Our daf today concerns the permissibility of cooking and heating food on Shabbat, a discussion that began yesterday with the opening mishnah of chapter three. Yesterday’s mishnah articulated fairly strict restrictions on heating food over Shabbat: first, the food must be already cooked, and second, the fuel used to light the stove must either be mostly burned down before Shabbat begins, or one must have actively cooled it down prior to Shabbat.
Why? The issue at hand, as Rashi notes in his commentary, is not actually cooking per se, but the concern that our desire for the food to cook will lead us to stoke the coals of the fire and come to violate the Biblical law against igniting flame. In other words, this mishnah is creating a fence around the biblical prohibition against lighting a flame. But, the Gemara wonders, how high must this fence really be?
Despite the mishnah’s ruling that we cannot leave food on a hot fire before Shabbat, today’s Gemara says this:
Rav Shmuel Bar Yehudah says that Rabbi Yochanan says: with regard to a stove that was lit with pomace (pulp that remains from sesame seeds, olives, etc. after the oil is squeezed from them) or wood, one may leave a fully cooked dish or hot water upon it even if it is the sort of food that is improved by extra cooking.
This is a lenient ruling in two ways. First, Rabbi Yochanan allows one to leave food on a fire that has not been cooled in any way (contra our mishnah). And second, he allows this even in a situation where the food itself would be improved (throughout Shabbat) by additional cooking — meaning that one who places it on the fire before Shabbat would almost certainly want the heat that the fire provides to not only warm but actually continue to cook the food. (This assumes that the food is at least edible when Shabbat begins.) Rabbi Yochanan, it seems, is not concerned that allowing such an action will lead someone to inadvertently violate the biblical law by stoking the flames.

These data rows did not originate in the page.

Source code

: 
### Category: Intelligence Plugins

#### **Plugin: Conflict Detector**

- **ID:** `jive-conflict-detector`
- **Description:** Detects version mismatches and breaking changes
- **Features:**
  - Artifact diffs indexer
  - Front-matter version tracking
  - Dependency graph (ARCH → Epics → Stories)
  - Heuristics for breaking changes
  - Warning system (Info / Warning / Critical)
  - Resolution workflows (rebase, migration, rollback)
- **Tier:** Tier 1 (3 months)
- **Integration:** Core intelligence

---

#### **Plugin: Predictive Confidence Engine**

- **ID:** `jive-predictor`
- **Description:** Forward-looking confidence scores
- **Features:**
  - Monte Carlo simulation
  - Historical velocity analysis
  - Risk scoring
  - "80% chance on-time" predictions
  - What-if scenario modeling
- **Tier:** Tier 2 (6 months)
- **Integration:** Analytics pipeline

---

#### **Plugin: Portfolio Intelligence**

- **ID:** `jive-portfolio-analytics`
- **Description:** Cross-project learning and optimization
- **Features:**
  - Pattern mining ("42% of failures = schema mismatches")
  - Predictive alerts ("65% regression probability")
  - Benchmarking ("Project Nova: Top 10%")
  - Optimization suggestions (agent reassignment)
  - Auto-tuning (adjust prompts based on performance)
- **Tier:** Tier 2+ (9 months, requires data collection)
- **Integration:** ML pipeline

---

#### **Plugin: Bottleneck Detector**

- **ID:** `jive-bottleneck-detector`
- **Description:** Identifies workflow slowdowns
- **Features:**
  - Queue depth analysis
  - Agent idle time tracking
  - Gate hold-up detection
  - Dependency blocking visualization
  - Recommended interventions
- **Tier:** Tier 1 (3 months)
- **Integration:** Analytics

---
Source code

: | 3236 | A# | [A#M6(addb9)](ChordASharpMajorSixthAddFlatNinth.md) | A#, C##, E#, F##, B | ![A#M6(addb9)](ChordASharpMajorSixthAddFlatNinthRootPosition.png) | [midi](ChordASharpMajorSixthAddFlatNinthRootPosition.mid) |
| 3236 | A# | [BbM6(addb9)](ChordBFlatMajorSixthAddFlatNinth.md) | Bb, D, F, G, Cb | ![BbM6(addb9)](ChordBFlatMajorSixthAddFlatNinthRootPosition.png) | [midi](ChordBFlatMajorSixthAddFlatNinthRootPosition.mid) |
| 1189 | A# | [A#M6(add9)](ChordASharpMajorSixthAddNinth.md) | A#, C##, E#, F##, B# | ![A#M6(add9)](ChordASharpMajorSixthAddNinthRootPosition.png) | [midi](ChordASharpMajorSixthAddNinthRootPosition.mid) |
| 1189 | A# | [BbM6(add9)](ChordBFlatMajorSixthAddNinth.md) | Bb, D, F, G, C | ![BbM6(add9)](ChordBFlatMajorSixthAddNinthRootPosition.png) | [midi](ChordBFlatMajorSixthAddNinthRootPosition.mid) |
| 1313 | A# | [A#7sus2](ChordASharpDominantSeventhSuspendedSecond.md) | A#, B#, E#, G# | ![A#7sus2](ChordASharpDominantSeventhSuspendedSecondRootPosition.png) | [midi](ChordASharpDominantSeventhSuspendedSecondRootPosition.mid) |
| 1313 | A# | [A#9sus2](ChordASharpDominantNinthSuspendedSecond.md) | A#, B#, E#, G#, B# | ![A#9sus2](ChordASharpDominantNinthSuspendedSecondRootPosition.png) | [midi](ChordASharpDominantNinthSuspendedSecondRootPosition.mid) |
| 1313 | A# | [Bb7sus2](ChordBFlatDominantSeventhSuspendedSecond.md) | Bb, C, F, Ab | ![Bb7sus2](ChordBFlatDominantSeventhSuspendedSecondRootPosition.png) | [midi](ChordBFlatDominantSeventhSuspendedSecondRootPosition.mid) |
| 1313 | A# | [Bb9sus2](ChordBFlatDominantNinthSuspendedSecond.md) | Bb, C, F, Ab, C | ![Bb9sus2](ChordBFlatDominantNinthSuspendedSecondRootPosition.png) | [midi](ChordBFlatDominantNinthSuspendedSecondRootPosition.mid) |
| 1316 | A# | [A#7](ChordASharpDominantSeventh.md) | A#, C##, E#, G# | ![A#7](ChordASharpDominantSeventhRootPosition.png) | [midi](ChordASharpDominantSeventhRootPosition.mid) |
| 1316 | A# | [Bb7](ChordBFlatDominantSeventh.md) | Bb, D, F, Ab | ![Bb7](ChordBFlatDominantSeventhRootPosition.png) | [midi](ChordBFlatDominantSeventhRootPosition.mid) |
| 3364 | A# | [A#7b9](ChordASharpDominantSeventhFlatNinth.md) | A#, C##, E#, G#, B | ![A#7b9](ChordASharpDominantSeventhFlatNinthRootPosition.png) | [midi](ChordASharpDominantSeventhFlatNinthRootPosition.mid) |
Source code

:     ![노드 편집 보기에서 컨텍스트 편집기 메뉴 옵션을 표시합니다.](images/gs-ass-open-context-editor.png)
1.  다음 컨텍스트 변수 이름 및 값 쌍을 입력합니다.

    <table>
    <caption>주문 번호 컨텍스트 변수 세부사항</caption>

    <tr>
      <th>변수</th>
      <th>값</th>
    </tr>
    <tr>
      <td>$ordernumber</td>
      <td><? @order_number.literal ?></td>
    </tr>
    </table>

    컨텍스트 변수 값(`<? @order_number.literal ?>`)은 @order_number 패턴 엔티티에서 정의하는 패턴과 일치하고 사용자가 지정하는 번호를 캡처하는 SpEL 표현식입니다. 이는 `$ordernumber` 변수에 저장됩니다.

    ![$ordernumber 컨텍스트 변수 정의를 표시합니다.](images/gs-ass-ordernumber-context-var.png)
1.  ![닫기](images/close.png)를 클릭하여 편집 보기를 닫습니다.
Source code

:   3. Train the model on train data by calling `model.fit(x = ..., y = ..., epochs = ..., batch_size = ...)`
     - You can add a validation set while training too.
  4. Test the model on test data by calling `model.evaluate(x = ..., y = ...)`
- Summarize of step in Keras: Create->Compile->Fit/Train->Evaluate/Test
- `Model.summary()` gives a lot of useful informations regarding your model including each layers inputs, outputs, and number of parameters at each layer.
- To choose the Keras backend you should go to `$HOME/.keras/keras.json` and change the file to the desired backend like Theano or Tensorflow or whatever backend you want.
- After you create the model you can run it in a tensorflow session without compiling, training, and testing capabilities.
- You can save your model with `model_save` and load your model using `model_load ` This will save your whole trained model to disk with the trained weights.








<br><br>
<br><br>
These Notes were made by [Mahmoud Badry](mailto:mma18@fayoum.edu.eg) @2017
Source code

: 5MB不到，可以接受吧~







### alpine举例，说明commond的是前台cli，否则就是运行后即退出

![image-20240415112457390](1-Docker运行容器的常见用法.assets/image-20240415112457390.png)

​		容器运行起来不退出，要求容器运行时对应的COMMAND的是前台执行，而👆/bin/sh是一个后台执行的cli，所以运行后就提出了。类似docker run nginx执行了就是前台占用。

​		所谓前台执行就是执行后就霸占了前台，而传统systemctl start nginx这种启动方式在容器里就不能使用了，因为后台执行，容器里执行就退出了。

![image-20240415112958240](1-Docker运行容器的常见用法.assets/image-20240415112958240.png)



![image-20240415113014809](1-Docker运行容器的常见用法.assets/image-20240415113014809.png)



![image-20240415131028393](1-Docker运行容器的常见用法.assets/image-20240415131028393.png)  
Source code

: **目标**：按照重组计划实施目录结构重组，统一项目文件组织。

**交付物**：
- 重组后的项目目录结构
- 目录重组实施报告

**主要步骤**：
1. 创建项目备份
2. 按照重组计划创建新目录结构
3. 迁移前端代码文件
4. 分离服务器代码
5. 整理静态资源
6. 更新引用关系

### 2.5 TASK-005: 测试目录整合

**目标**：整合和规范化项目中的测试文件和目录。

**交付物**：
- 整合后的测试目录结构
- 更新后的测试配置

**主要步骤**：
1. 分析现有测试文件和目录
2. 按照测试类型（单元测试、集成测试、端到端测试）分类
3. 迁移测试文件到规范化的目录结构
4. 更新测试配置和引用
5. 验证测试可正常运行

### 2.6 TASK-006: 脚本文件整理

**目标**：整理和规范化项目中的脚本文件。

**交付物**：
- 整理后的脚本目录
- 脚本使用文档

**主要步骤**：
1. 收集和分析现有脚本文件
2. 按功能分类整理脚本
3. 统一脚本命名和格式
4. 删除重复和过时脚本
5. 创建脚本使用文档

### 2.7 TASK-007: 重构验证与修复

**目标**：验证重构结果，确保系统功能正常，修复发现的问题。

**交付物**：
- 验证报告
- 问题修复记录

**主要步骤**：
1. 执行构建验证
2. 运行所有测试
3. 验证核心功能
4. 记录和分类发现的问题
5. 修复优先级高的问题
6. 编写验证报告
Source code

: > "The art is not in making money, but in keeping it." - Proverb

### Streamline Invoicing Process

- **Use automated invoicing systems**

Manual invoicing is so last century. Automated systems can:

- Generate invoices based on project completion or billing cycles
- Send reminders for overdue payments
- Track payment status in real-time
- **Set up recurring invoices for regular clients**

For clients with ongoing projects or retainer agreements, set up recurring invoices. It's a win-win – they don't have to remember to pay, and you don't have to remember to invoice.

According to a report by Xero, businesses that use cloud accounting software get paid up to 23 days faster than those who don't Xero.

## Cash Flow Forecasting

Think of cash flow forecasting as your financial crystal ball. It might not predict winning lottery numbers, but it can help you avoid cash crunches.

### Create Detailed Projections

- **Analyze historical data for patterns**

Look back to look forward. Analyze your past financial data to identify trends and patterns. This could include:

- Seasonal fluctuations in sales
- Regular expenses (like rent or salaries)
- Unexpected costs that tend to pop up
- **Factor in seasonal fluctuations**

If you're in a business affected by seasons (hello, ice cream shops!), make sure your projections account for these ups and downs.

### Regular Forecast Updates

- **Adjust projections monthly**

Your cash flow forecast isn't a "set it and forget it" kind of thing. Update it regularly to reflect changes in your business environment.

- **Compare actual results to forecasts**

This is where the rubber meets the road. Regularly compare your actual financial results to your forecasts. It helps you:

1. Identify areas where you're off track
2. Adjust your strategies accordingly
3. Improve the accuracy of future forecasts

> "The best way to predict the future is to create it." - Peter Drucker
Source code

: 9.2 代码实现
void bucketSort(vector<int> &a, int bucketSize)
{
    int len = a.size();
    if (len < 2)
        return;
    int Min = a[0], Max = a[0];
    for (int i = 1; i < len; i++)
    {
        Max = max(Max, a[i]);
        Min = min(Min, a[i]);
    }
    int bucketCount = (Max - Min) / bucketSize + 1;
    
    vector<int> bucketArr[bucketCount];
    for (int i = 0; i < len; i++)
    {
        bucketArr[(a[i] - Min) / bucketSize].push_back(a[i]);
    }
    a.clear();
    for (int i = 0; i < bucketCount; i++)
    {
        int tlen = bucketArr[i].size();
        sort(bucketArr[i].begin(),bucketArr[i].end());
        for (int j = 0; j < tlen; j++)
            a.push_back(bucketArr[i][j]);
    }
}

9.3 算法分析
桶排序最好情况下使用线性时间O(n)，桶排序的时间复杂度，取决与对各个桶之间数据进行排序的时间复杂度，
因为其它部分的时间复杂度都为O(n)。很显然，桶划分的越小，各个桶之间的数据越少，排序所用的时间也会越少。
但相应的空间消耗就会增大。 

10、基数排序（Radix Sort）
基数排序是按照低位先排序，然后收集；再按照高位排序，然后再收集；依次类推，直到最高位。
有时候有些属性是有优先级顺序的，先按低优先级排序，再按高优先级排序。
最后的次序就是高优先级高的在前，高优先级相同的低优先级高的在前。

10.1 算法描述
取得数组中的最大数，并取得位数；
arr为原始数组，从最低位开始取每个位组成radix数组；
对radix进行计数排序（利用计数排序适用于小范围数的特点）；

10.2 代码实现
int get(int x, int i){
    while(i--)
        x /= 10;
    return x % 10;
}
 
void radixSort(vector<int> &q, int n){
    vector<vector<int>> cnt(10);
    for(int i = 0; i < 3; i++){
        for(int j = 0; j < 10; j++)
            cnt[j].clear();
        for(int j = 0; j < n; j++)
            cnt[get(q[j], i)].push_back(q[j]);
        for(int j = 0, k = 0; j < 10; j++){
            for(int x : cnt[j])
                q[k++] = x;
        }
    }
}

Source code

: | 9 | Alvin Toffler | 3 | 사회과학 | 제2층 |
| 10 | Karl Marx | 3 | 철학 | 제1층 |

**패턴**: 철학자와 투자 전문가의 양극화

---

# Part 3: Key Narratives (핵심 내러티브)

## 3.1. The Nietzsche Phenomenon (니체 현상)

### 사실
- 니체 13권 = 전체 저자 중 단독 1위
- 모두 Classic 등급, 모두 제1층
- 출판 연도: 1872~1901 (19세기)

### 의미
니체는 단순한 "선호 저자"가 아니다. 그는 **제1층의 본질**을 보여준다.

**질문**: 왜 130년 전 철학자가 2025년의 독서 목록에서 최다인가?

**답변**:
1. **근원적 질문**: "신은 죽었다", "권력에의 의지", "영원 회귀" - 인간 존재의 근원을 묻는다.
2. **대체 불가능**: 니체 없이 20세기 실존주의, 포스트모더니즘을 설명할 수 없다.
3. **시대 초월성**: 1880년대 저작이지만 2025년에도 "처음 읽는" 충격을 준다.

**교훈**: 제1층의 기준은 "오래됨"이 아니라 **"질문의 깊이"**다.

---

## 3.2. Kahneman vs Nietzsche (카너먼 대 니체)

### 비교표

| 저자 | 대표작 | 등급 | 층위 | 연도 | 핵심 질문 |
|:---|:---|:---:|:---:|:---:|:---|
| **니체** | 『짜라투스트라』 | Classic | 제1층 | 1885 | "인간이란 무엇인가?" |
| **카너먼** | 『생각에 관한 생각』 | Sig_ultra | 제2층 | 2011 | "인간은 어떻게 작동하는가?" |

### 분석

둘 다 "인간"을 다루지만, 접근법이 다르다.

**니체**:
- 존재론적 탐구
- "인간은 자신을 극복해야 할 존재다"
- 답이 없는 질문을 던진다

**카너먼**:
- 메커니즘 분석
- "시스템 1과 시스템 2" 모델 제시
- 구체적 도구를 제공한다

The Talmud then relates that one of the sages immediately challenged Rav Shmuel bar Yehudah, who related Rabbi Yochanan’s lenient ruling, reminding him that Rav and Shmuel (different sages!) both agreed that placing food on a stove before Shabbat was prohibited. Rav Shmuel bar Yehudah retorts that he knows what Rav and Shmuel said, he was reporting the position of Rabbi Yochanan. The back-and-forth ends with an amazing statement of what we might call halachic pluralism:
Rav Ukva from Meishan said to Rav Ashi: you are close to the place of Rav and Shmuel should act in accordance with their ruling, while we will act according to Rabbi Yochanan.
In other words, which ruling you follow is a matter of geography.
Halachic pluralism has been with us for a long time. For generations, the Ashkenazi and Sephardi communities have disagreed about the prohibition against eating kitniyot — foodstuffs that in some times and places could have been mistaken for prohibited foods — on Passover. As we see on our daf today, different sages felt differently about the need for such fences, and their varying answers to the question of “how careful should we be?” led to very real differences in how Jewish law was practiced.